CONSIGNE = Reproduisez fidèlement, s'il vous plaît, tout le passage du texte sur l'enseignement de proximité qui va de « Il est utile » jusqu'à « à la démocratisation. ».

TEXTE =
Il est utile de passer en revue les arguments favorables ou hostiles au développement de cet enseignement de proximité :
*Au-delà des antennes, les universités les plus récentes ont visiblement amené à l’enseignement supérieur des couches nouvelles. La proportion de boursiers ou d’étudiants de milieux moins favorisés est souvent corrélée avec la faible ancienneté de l’Université. Cet enseignement de proximité a donc contribué à la démocratisation.
* Les études de la DEP sur les facteurs de réussite au DEUG montrent plutôt un effet positif de l’étude en antennes universitaires et une absence de handicap pour la poursuite d’études. Celles de l’Observatoire de la vie étudiante (OVE) montre qu’un étudiant en IUT dans un site secondaire a plus de probabilité de poursuite d’études qu ˜un étudiant d’IUT de la ville siège de l’Université. On retrouve le phénomène inverse pour les STS qui méritent plus le reproche d’enseignement captif et disséminé.

DONNÉES DISPONIBLES =
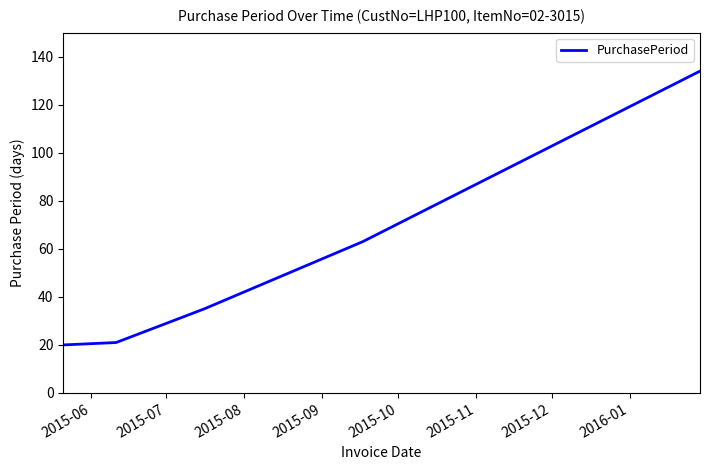

What is the difference between the maximum and minimum values?

114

SOLUTION =
Il est utile de passer en revue les arguments favorables ou hostiles au développement de cet enseignement de proximité :
*Au-delà des antennes, les universités les plus récentes ont visiblement amené à l’enseignement supérieur des couches nouvelles. La proportion de boursiers ou d’étudiants de milieux moins favorisés est souvent corrélée avec la faible ancienneté de l’Université. Cet enseignement de proximité a donc contribué à la démocratisation.